Fancy listening to some happy, melodic, and unintimidating music? Too bad. Sit down, son, it’s black metal time. The Swiss raw black metal outfit Pure has returned with a fourth album, J’aurais Dû, and it is absolutely loaded with melancholic, down-tuned guitars, ludicrously fast drums, and raw, guttural vocals, all presented in a heavily-distorted package.
Listening to J’aurais Dû, feels like travelling back in time to 1980s Norway, when the first wave of black metal was beginning to change extreme metal forever. The harshness of the sound produced by Pure coupled with the sheer rawness of the recording truly encapsulates the essence of black metal, effectively paying homage to a style of play which has long been absent within metal as a whole.
Given the way which each instrument gels together seamlessly, you would be forgiven for thinking that Pure was a collection of black metal musicians, perhaps even a full quartet. However, similarly to black metal heavyweight Varg Vikernes with his outfit Burzum, Pure is the work of one man. Ormenos plays each instrument and provides the vocals, an incredible accomplishment, and a true testament to his musical ability.

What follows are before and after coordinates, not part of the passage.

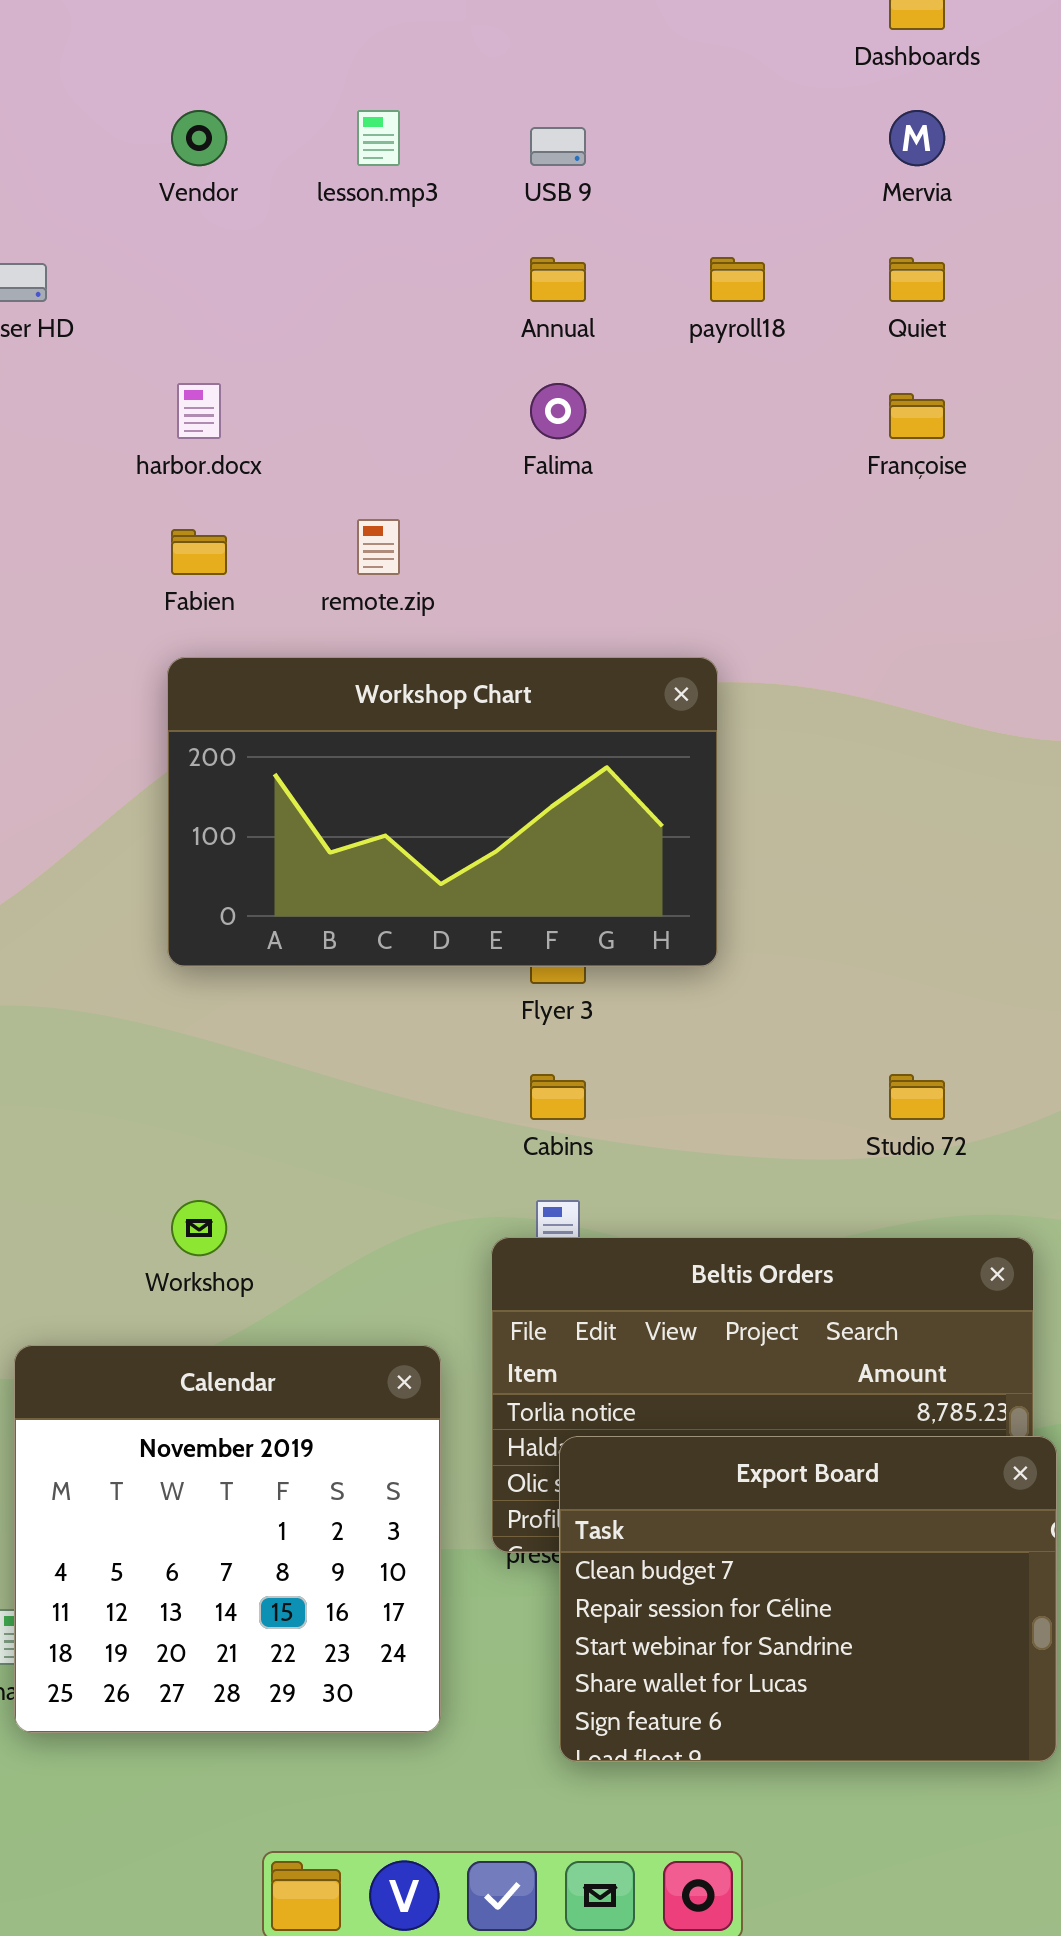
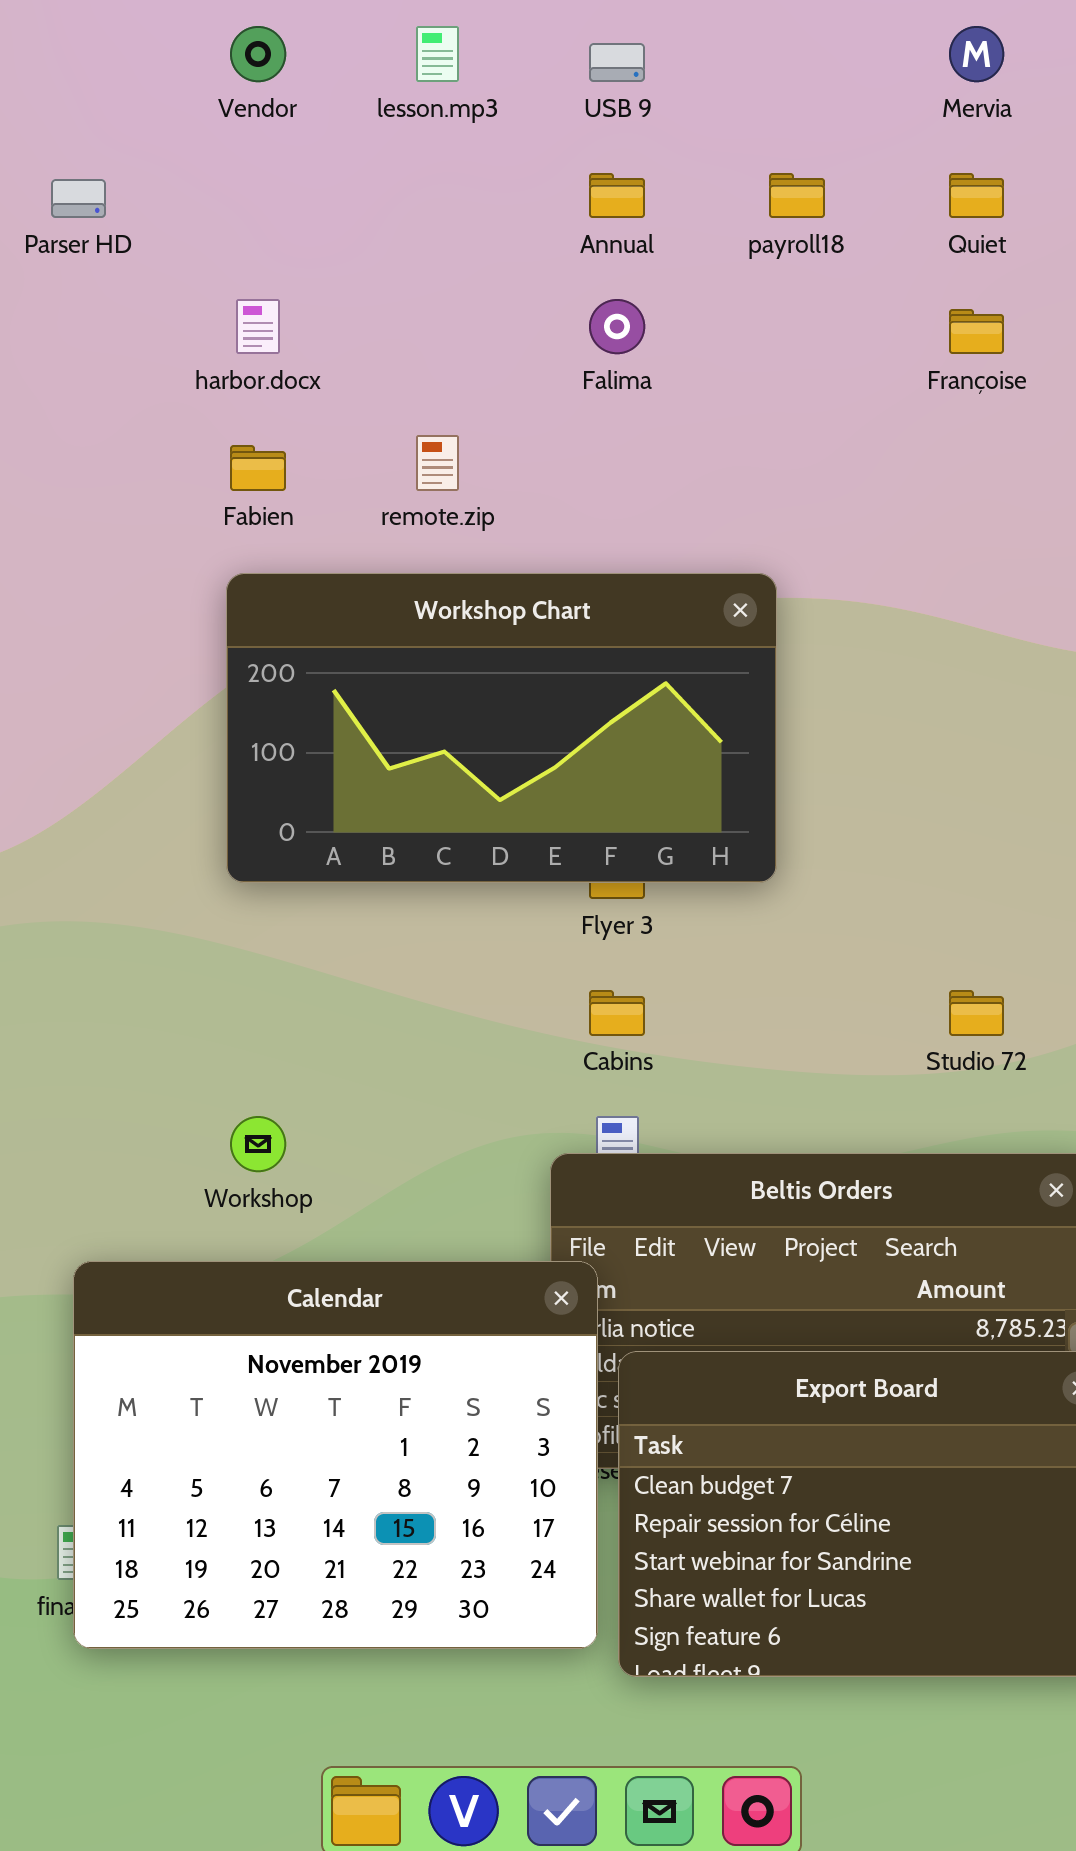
Calendar: [14,1345,441,1733] -> [73,1261,598,1649], resized

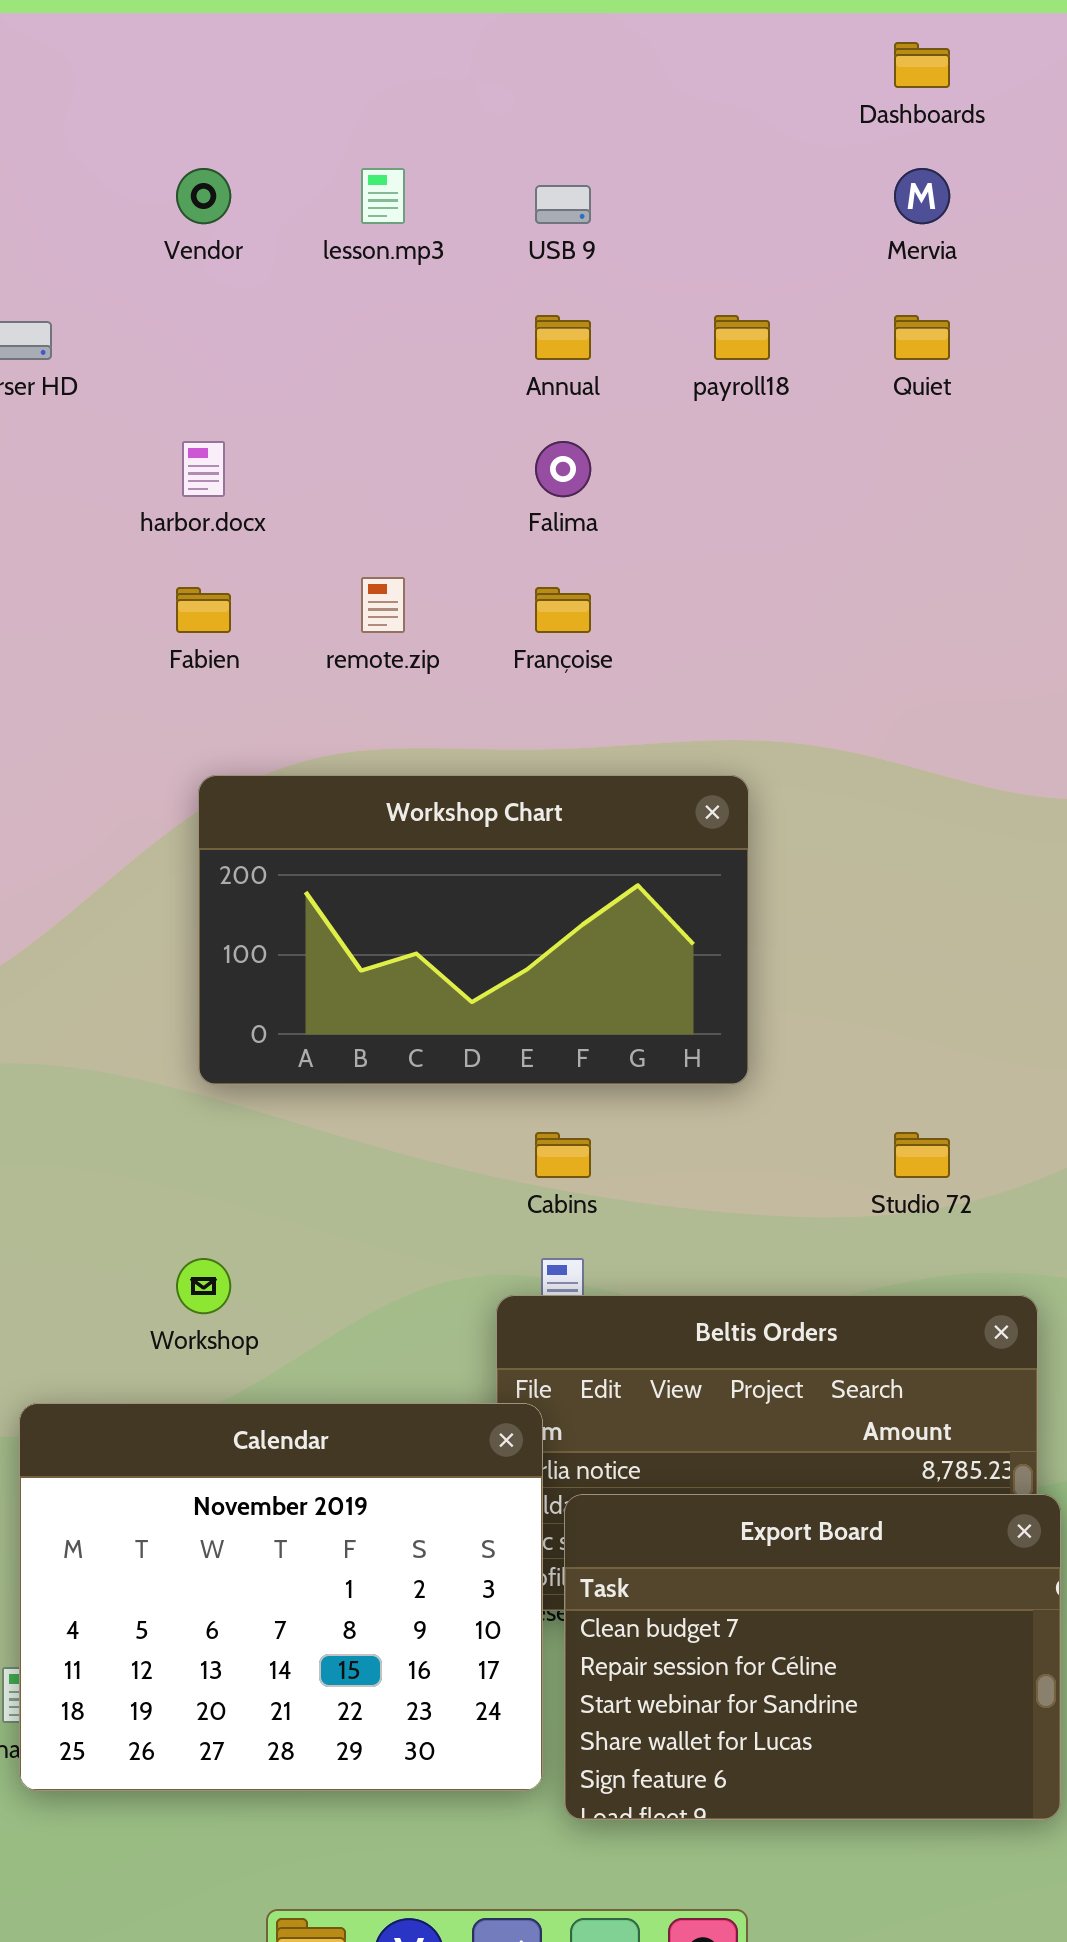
Françoise: [949,309,1004,354] -> [535,587,591,633], moved
Workshop Chart: [226,573,777,883] -> [198,775,749,1085], moved

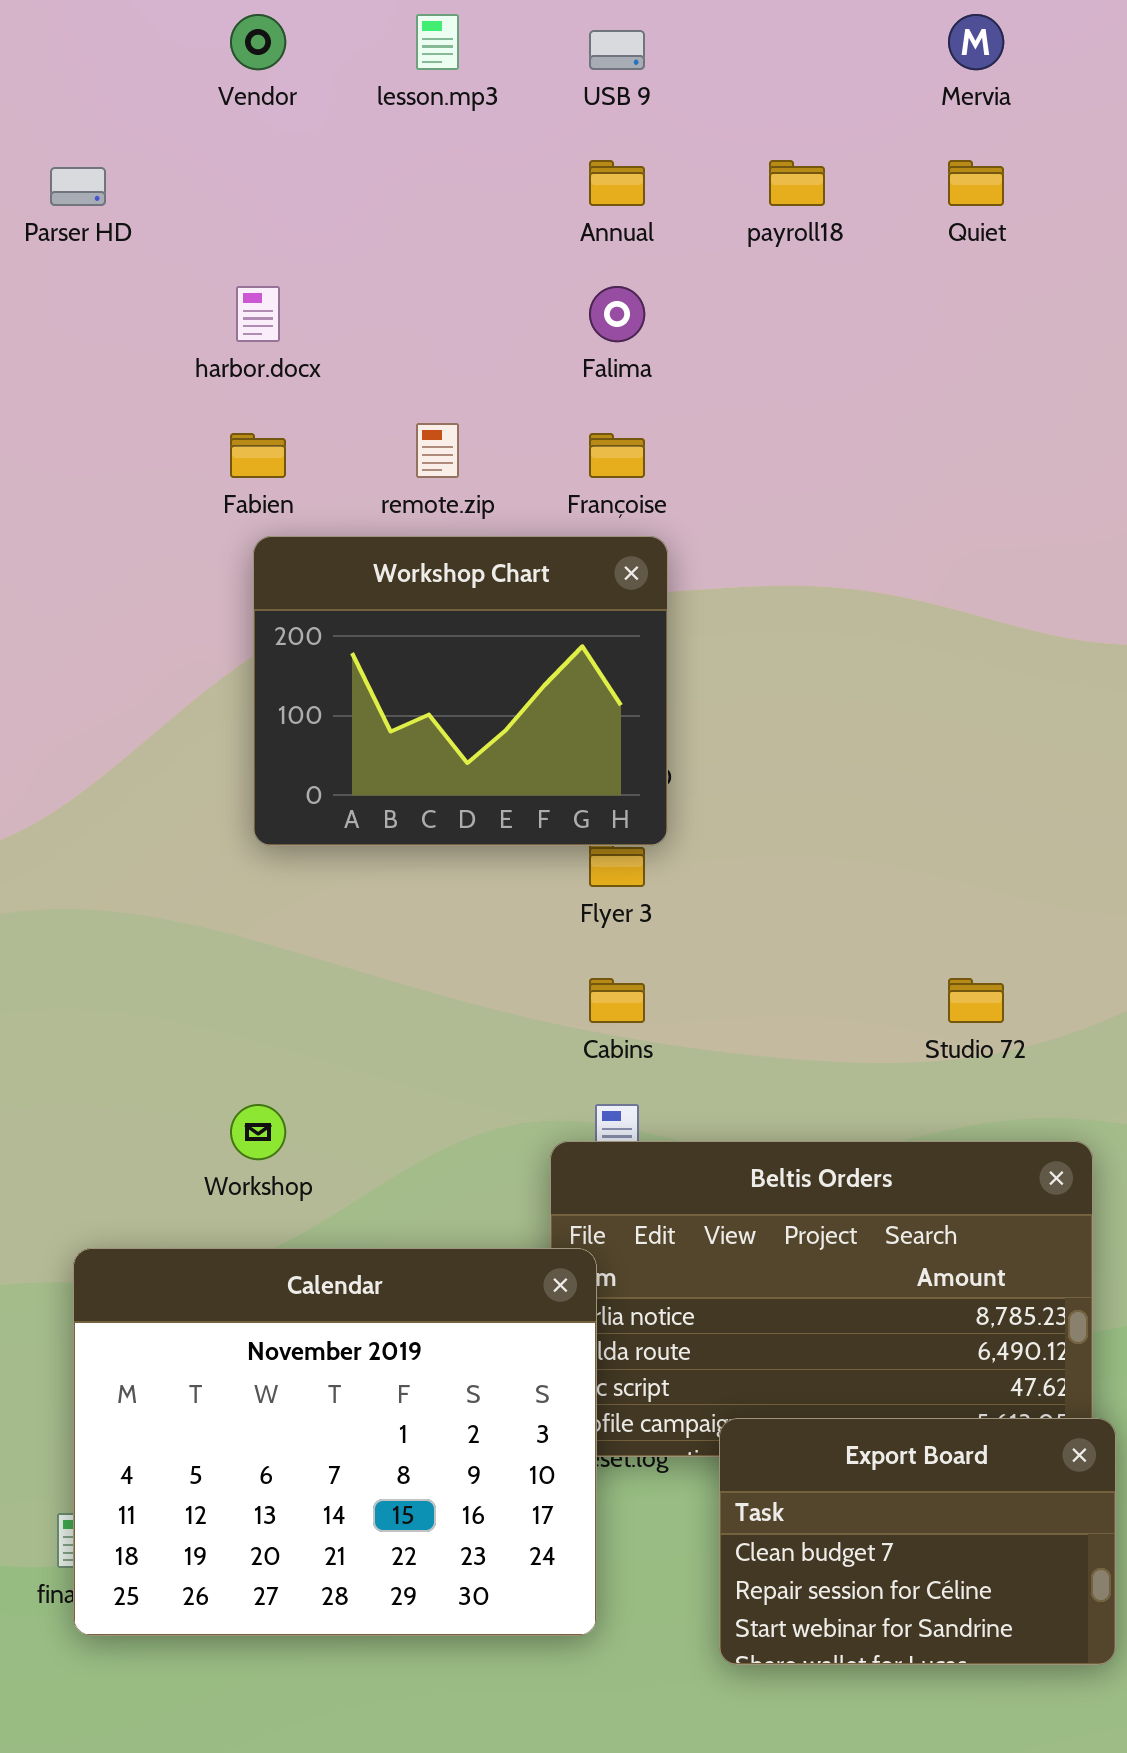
Workshop Chart: [198,775,749,1085] -> [253,536,668,846], moved, resized
Export Board: [564,1494,1061,1820] -> [719,1418,1116,1665], resized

As previously stated, Pure embodies the sound of the first wave of black metal, what many fans refer to as “true black metal”. The slow guitar riffs coupled with viciously fast drumbeats and harsh, hate-filled vocals which once defined the Norwegian metal scene dominate J’aurais Dû. Within the first few seconds of the album, the “true black metal” style of play is evident, as within the initial track, “Anonyme et Sans Visage” (The Anonymous and Without Face), the listener is thrust immediately into a furious flurry distorted horror. The opening track explodes into being, with every instrument coming together as one, Ormenos clearly starting as he aims to continue on. Almost immediately, Ormenos creates a wall of noise, a sound which manages to totally encapsulate the listener, somehow managing to feel as if you have been surrounded by distorted guitar riffs and screeched vocals. It is perhaps due to this then, that within “Anonyme et Sans Visage”, there is a real feeling of unease created, something which is entirely appropriate for the style, both musically and visually, which Pure strives to adhere to.

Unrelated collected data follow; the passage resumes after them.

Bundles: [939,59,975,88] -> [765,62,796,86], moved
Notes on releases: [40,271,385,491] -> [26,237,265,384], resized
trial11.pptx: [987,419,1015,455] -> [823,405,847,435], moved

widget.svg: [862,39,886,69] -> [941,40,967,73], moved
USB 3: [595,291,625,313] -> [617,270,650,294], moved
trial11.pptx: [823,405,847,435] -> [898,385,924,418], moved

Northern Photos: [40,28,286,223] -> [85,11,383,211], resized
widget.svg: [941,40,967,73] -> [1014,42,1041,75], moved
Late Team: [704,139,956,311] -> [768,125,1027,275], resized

This feeling of discontent and disquiet dominates the entirety of J’aurais Dû, recurring throughout the album, and is perhaps most noticeable at the beginning of “Je Tuerais le Monde Pour ta Lumière” (I Would Kill the World for Your Light). The acoustic guitar intro to the track is reminiscent of depressive black metal group Lifelover and follows a similar style; a sad, slow guitar solo which features only chords, which reappears throughout the track in a circular fashion, finally using the same melancholic cluster of chords to herald the end of the song.
There is a large amount of variety featured throughout J’aurais Dû, with the afore mentioned “Je Tuerais le Monde Pour ta Lumière” taking a slow, trudging pace, while title track “J’aurais Dû” attacks the listener with barbaric speed. This diversity in style is what keeps J’aurais Dû interesting, with each song being set apart and different from the last. While the album as a whole may encapsulate the sounds of the first wave of black metal, Pure is not simply a clone of bands at the time, with the album featuring entirely unique songs with its own style. At its core, J’aurais Dû is a nostalgic love letter to one of the most extreme and notorious musical genres of all time, taking the essence of what made black metal, and bringing it in to the 21st century.
J’aurais Dû is out now and available through Pure’s bandcamp.